## EXTRACT PROVIDED
◇ ◇ ◇ ◇ ◇ ◇ ◇

USA Today , November 26, 2020

To mark the 400th anniversary of the Pilgrims’ voyage, the Mayflower II at Plimoth Plantation in Massachusetts has undergone a three-year refurbishment. It’s the first major overhaul since the replica was built in the 1950s. Along with new framing and decks, the ship has a new set of sails, created by a specialty sailmaker called Traditional Rigging.

The sails look and feel authentic. But there’s a big difference between the 21st-century versions and the 17th-century originals. The modern fabric is a synthetic that behaves like traditional canvas but keeps its shape and resists sun damage. It will last significantly longer than the linen and hemp used in the Pilgrims’ day, and it took less time to make. Much, much less time.

“We can’t make cloth,” says sailmaker Dayle Tognoni Ward of Traditional Rigging. “That’s where we hold the line.” Exactly duplicating 17th-century cloth would be prohibitively expensive.

The original Mayflower’s sails were probably woven with around 30 threads to the inch in each direction. If, like the replica, they used 3,800 square feet of fabric, they would have taken nearly a million yards of yarn. Before the Industrial Revolution, just spinning that much yarn required about two years of work. That doesn’t include the laborious process of harvesting and preparing the plant fibers. Nor does it include weaving on looms powered entirely by the weavers’ muscles.

The Mayflower II’s sails remind us of a blessing we rarely acknowledge on Thanksgiving, a holiday devoted to appreciating abundance: all the textiles in our lives.

Our closets and drawers bulge with clothing in every imaginable color. Thanks to incremental improvements over the past few decades, our clothes resist stains and wrinkles in ways that would thrill the past’s laundry-weary housewives. T-shirts wick sweat, and raincoats shed water. Sweaters snap back into shape, and pants stretch with our bellies — a handy feature come Thanksgiving dinner.

◇ ◇ ◇ ◇ ◇ ◇ ◇

## SOURCE MATERIAL
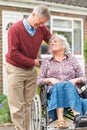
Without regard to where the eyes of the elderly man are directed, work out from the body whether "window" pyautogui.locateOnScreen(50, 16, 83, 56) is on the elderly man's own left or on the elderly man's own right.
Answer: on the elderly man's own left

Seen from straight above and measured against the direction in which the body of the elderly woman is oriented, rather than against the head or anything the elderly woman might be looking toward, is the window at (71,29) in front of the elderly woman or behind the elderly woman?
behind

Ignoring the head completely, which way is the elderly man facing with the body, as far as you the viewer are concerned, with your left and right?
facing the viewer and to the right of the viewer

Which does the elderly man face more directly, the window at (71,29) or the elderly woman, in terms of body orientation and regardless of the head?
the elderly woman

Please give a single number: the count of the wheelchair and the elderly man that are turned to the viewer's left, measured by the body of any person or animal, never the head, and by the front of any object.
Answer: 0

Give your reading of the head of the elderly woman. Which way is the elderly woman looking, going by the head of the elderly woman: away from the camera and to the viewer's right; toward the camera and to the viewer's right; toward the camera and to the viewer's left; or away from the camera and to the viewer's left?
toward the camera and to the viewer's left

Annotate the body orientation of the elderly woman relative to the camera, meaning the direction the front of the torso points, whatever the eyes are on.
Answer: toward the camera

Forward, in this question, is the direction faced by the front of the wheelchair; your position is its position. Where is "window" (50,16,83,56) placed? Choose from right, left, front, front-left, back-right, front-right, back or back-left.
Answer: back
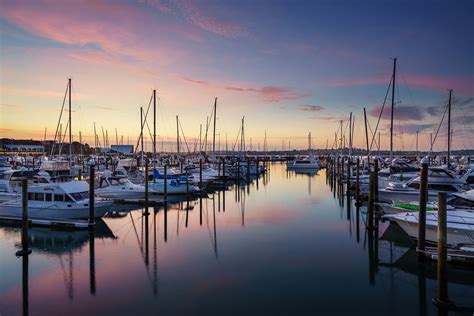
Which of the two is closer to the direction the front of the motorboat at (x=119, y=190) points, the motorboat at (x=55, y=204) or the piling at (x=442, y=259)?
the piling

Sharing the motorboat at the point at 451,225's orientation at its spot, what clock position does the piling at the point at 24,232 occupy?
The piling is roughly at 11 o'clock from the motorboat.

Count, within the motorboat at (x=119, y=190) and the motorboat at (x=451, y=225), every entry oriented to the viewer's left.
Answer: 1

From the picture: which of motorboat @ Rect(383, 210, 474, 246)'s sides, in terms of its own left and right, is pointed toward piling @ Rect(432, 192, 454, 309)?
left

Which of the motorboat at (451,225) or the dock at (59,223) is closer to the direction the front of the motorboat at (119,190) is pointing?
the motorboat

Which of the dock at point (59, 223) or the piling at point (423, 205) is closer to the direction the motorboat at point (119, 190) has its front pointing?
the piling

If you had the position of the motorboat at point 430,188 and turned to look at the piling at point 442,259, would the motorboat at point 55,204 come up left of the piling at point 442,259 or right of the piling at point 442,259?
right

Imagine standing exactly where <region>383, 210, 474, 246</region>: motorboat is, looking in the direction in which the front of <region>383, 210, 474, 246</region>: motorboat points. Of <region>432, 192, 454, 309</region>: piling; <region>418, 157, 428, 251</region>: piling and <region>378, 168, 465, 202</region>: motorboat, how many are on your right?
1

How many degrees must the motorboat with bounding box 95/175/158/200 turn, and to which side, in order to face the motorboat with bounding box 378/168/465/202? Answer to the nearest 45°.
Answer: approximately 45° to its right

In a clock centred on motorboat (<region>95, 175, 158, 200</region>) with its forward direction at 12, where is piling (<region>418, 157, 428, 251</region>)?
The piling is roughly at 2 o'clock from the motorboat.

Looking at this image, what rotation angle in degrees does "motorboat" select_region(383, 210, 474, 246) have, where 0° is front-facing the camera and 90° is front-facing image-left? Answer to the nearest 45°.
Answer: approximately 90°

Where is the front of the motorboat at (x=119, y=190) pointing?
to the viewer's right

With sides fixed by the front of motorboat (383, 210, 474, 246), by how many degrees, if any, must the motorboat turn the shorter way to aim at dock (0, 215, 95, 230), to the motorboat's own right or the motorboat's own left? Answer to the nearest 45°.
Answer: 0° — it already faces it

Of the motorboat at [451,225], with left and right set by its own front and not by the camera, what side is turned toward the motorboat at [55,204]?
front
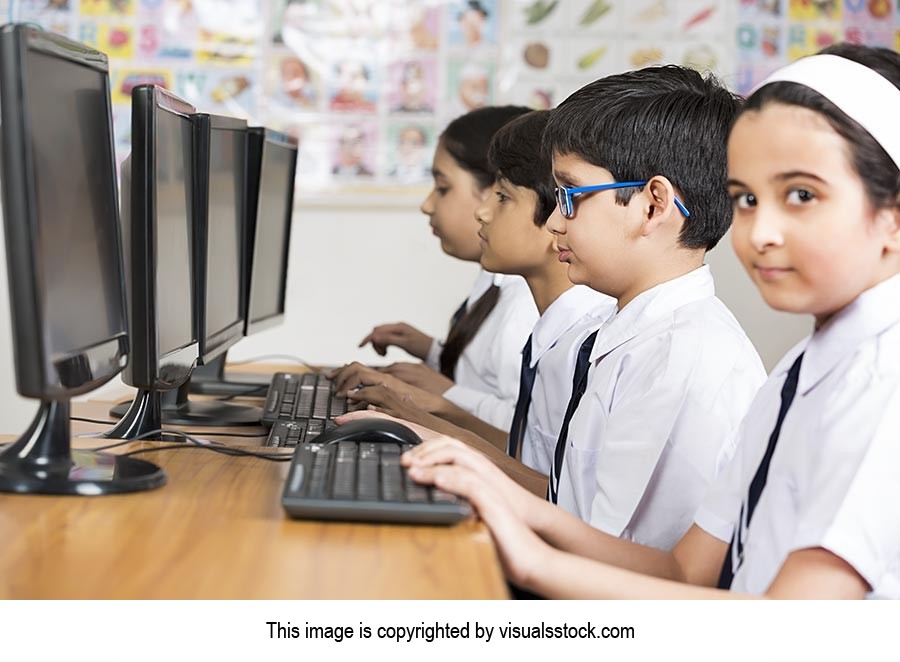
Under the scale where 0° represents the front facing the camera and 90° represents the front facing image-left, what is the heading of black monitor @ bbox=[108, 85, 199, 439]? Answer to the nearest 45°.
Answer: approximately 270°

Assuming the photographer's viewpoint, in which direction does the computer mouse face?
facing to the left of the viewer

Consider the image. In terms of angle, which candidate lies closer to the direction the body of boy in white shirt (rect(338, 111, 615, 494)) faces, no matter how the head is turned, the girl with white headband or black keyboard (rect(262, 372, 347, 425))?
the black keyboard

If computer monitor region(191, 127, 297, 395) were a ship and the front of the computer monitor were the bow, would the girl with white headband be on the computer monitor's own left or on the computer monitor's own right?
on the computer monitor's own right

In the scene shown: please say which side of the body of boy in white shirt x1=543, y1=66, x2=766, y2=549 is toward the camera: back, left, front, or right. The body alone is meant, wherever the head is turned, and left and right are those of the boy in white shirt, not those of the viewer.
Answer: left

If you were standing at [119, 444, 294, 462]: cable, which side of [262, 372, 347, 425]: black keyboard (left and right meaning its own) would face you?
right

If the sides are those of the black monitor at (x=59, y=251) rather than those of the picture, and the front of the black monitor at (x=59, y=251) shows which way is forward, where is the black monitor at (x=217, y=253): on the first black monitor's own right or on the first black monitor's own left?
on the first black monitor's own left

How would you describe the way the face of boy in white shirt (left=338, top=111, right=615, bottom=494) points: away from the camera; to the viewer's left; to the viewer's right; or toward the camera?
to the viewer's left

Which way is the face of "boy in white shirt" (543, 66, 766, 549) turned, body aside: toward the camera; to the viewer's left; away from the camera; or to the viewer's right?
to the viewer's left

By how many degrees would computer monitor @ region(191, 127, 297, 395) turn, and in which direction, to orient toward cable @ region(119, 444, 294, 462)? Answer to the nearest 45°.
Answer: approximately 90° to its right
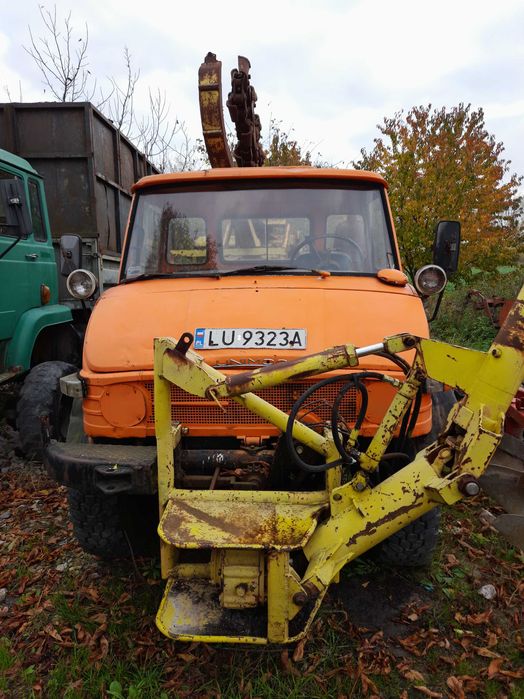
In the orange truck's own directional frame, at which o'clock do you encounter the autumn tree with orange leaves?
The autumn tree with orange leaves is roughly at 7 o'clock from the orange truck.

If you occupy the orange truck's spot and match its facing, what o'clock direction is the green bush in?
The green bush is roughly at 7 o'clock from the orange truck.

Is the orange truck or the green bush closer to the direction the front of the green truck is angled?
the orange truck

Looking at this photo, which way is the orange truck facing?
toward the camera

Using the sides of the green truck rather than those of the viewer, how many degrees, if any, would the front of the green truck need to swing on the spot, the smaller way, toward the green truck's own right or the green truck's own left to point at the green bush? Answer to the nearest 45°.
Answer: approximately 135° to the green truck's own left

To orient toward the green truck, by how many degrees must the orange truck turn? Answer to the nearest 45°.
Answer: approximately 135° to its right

◇ ◇ ◇ ◇ ◇ ◇ ◇

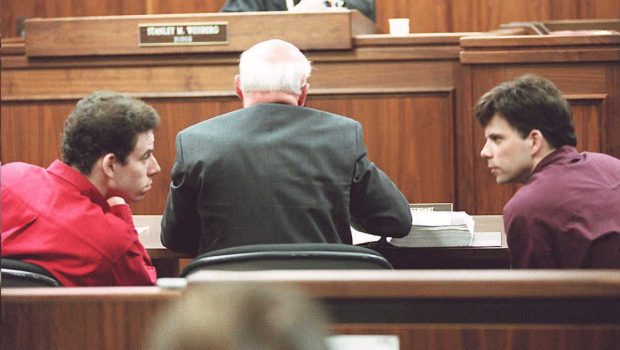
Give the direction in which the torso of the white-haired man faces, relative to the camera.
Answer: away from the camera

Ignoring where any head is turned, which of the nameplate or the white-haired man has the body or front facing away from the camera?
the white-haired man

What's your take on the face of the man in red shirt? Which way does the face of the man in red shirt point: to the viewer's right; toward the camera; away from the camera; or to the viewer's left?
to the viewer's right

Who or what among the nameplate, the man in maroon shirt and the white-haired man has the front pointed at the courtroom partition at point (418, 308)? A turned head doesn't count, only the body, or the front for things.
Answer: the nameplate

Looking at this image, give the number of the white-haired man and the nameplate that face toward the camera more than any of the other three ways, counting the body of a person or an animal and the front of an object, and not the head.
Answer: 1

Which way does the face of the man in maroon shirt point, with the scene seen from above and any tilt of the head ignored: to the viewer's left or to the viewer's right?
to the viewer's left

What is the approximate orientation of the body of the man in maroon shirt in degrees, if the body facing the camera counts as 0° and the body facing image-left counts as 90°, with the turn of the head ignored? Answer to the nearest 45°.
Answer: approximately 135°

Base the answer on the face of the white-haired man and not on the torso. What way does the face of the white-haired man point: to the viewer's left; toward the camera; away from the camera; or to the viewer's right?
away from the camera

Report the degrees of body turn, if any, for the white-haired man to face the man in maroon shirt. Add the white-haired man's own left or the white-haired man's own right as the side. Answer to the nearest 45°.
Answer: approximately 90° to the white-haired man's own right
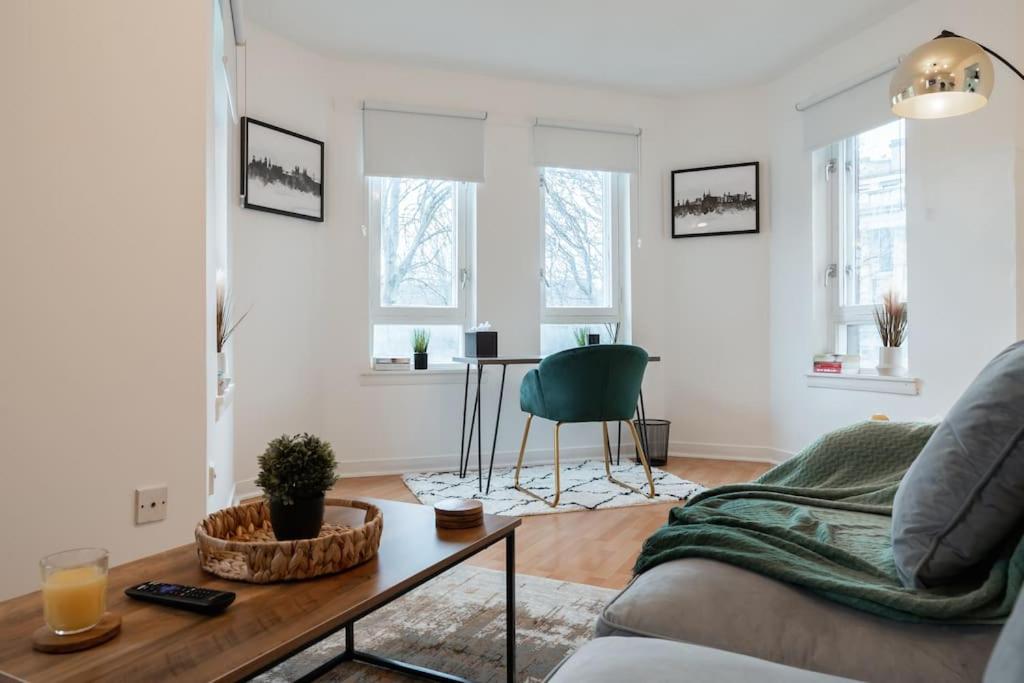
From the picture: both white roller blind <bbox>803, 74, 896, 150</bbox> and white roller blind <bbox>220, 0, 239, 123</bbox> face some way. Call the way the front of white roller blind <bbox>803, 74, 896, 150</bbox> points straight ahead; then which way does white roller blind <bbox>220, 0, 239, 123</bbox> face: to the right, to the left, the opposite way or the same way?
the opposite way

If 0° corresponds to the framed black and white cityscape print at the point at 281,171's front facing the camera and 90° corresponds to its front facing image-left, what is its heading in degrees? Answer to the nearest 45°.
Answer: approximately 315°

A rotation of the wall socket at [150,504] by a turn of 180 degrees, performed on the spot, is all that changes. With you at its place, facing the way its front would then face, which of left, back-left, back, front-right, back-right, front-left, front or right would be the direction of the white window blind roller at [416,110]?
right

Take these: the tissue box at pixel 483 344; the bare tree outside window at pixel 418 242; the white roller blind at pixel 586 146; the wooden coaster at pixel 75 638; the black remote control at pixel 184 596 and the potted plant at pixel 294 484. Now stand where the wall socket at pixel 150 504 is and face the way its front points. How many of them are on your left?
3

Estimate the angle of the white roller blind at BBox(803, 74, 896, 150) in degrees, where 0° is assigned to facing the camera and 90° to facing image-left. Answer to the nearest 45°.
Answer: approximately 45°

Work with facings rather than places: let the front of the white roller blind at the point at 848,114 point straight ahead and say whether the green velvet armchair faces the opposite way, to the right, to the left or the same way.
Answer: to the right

◇ ◇ ◇ ◇ ◇ ◇ ◇

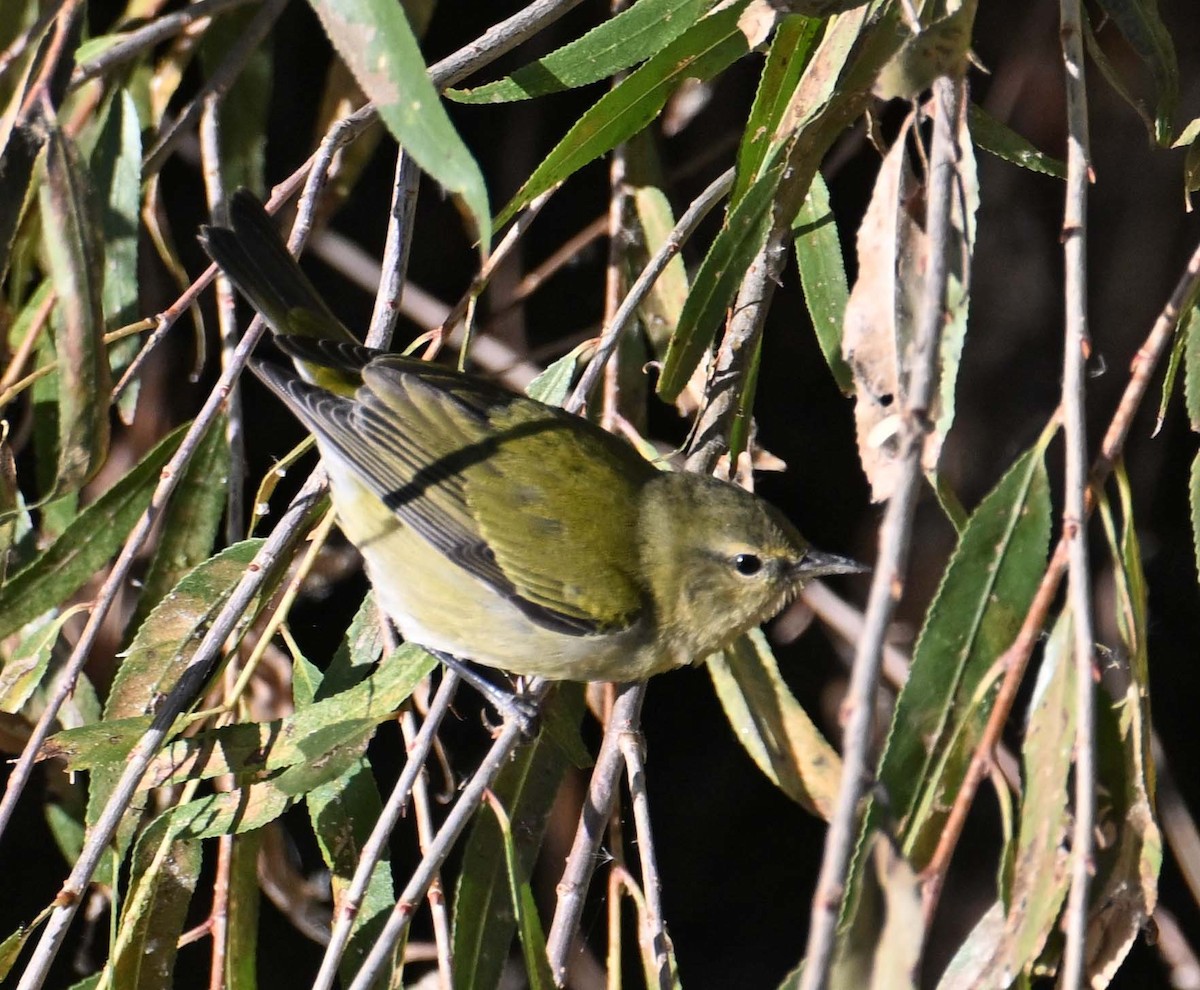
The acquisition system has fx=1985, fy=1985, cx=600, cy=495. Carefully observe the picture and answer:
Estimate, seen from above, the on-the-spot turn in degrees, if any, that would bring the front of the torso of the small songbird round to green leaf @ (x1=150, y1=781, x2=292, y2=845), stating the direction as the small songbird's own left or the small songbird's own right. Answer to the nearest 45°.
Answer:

◇ ◇ ◇ ◇ ◇ ◇ ◇

## EXERCISES
A) Reproduce the part of the Mayflower II sails article from "The sails look" up to and including "be prohibitively expensive.".
B) Using the Mayflower II sails article, state whether each statement agrees with it, and support each yes or no with the deciding words quoted from the article: (i) The new sails are made of linen and hemp. (ii) The three-year refurbishment is the first major overhaul since the replica was built. (iii) Traditional Rigging makes its own cloth.
The material has nothing to do with the text.

## TASK RESPONSES
A)
The sails look and feel authentic. But there’s a big difference between the 21st-century versions and the 17th-century originals. The modern fabric is a synthetic that behaves like traditional canvas but keeps its shape and resists sun damage. It will last significantly longer than the linen and hemp used in the Pilgrims’ day, and it took less time to make. Much, much less time.

“We can’t make cloth,” says sailmaker Dayle Tognoni Ward of Traditional Rigging. “That’s where we hold the line.” Exactly duplicating 17th-century cloth would be prohibitively expensive.

B)
(i) No: "The modern fabric is a synthetic that behaves like traditional canvas but keeps its shape and resists sun damage."
(ii) Yes: "It’s the first major overhaul since the replica was built in the 1950s."
(iii) No: "We can’t make cloth"